= Data provided =
>>>>>
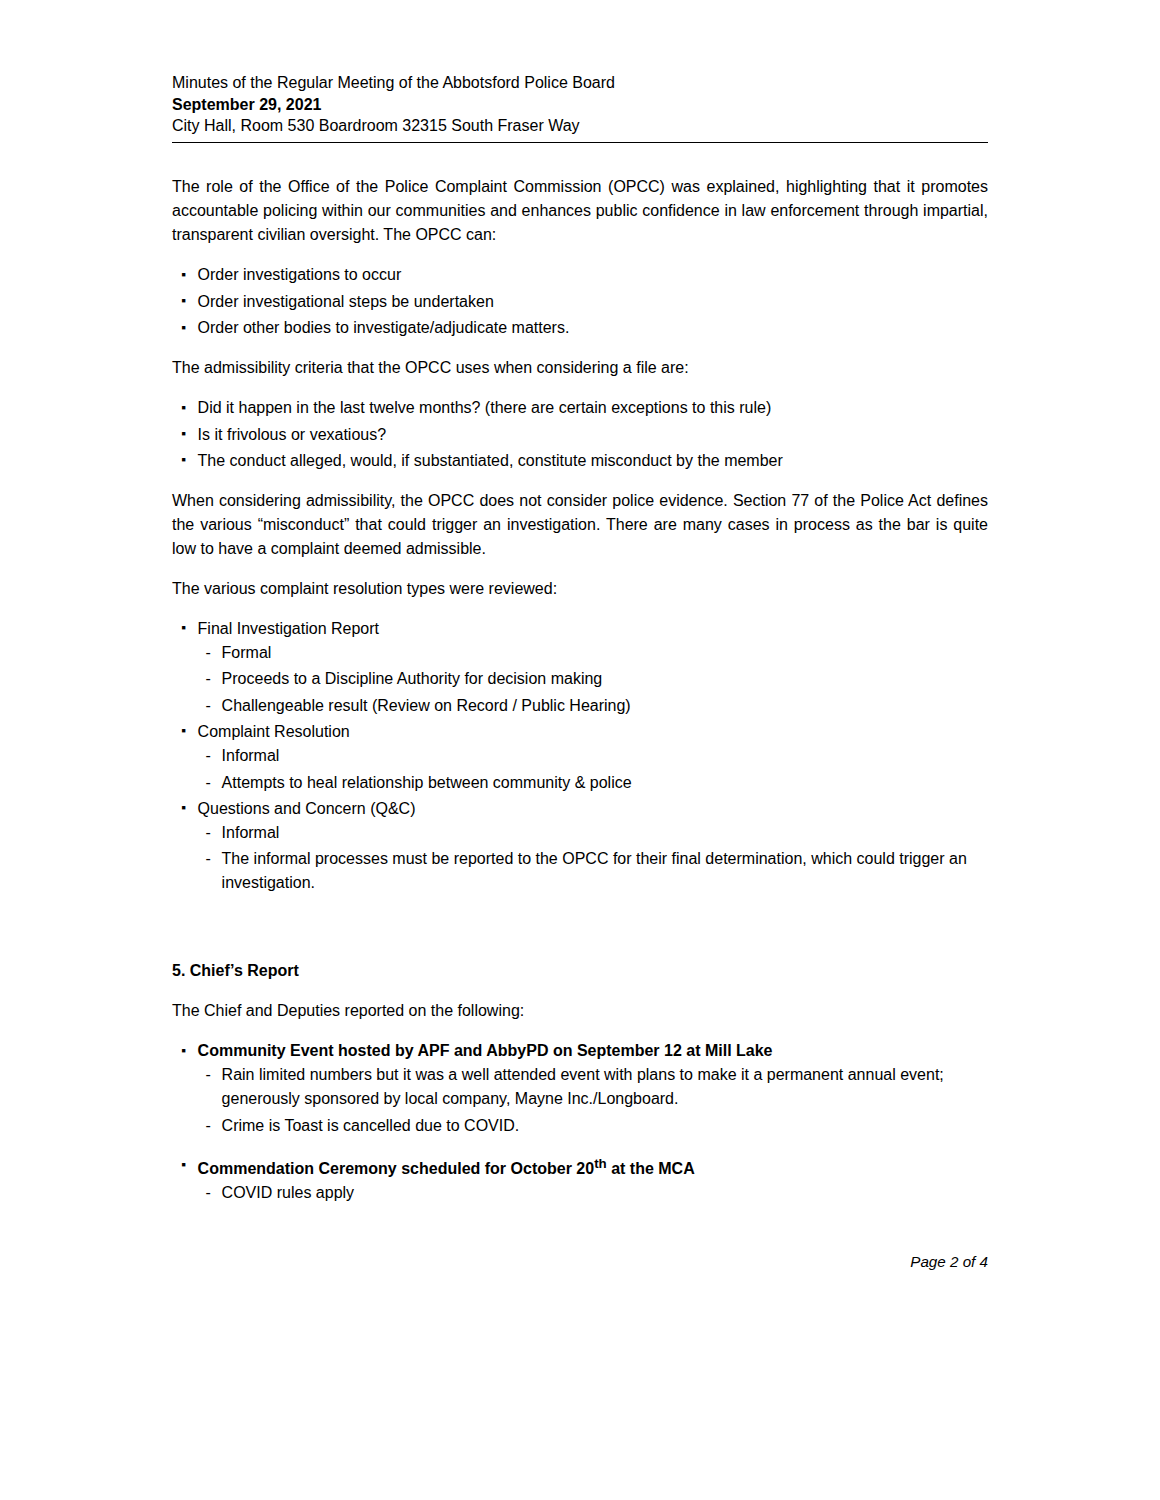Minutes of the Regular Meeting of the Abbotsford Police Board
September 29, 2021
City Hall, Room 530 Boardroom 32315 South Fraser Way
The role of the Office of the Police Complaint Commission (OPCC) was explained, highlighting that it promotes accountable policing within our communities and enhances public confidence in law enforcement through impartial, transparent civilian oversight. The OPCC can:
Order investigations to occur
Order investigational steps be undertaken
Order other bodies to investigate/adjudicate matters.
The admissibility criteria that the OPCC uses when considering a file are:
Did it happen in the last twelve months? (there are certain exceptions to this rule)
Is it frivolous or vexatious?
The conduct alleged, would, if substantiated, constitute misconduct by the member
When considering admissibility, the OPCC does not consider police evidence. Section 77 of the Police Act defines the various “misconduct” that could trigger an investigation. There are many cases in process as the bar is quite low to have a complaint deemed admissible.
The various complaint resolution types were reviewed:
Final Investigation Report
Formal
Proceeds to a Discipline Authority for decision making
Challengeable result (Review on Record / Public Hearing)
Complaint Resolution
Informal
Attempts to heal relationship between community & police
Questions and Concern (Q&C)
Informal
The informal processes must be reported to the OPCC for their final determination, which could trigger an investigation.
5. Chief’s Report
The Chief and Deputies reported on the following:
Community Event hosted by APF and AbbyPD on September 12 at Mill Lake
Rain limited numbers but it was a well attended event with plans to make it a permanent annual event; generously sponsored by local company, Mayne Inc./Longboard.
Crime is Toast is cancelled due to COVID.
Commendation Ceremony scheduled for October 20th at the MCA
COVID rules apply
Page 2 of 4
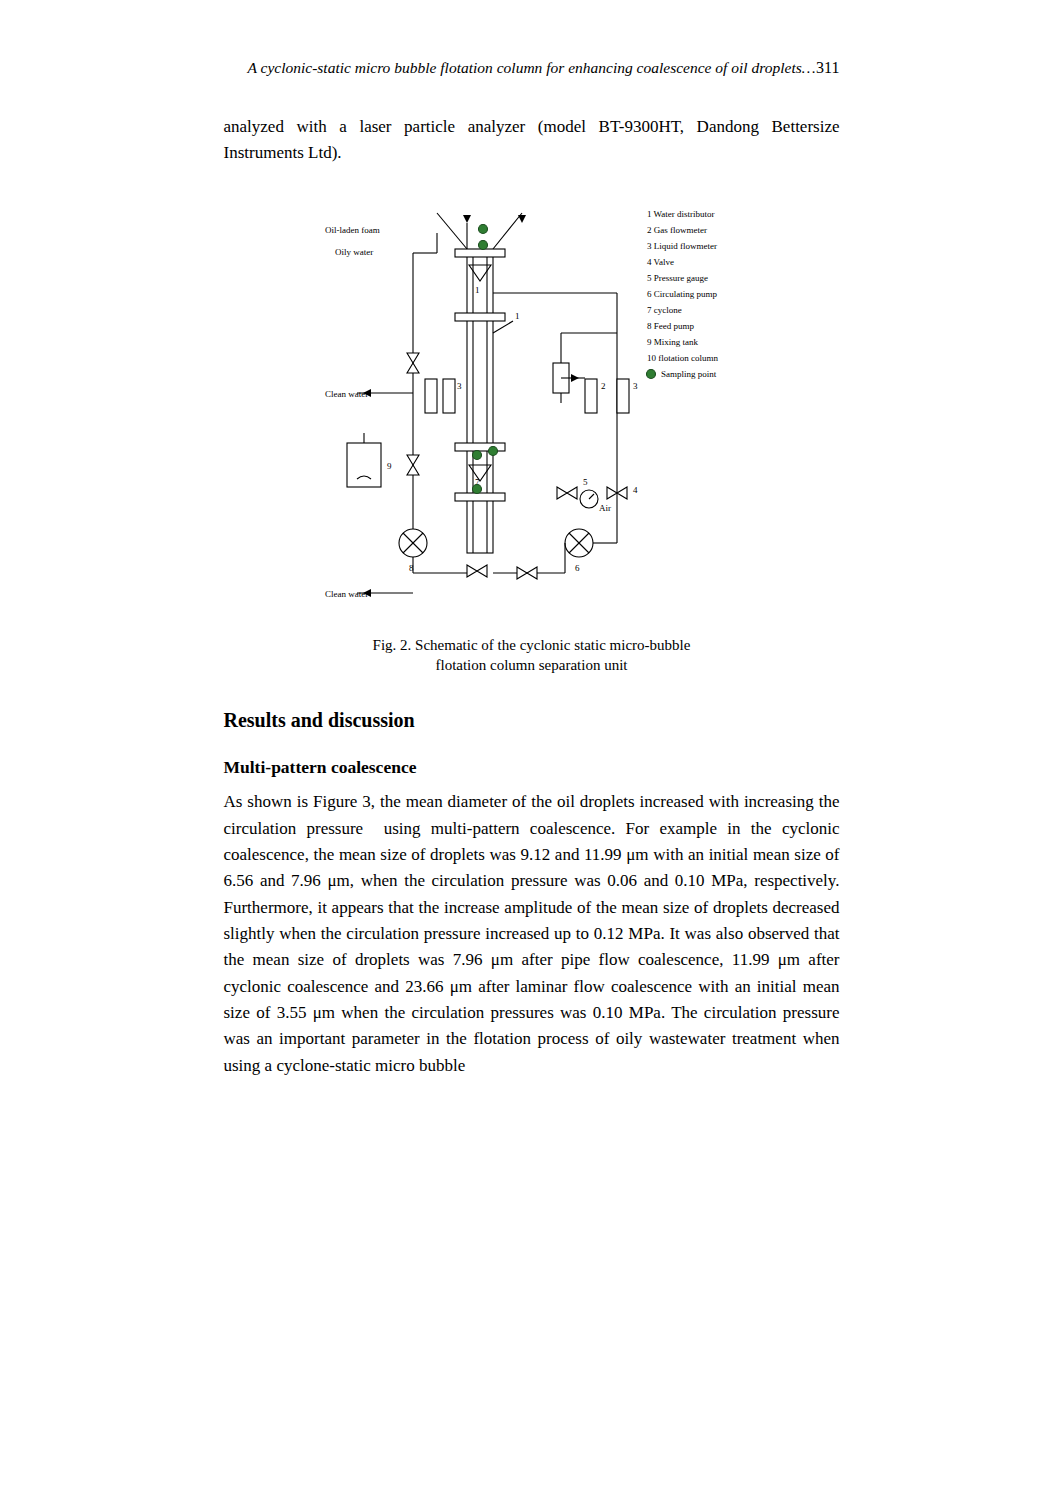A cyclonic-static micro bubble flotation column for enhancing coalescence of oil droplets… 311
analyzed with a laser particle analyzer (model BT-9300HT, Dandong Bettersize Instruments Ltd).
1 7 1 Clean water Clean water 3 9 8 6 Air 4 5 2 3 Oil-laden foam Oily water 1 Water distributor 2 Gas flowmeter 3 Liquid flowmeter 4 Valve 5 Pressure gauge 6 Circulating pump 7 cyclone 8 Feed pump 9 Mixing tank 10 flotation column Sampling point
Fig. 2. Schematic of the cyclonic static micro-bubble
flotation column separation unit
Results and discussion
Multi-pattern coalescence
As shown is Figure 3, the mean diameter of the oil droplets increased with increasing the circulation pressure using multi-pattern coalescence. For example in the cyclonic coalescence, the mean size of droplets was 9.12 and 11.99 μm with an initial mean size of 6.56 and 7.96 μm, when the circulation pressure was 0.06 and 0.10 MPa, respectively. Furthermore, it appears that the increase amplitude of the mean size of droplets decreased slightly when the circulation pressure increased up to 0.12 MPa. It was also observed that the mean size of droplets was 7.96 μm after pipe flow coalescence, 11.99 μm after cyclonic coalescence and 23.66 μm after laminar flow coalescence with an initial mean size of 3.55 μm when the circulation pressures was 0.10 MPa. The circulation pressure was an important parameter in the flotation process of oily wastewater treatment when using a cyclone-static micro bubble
<<<<<
= Activity =
In the data above, find each line that has the word "COVID" and copy it out.

= Solution =
Crime is Toast is cancelled due to COVID.
COVID rules apply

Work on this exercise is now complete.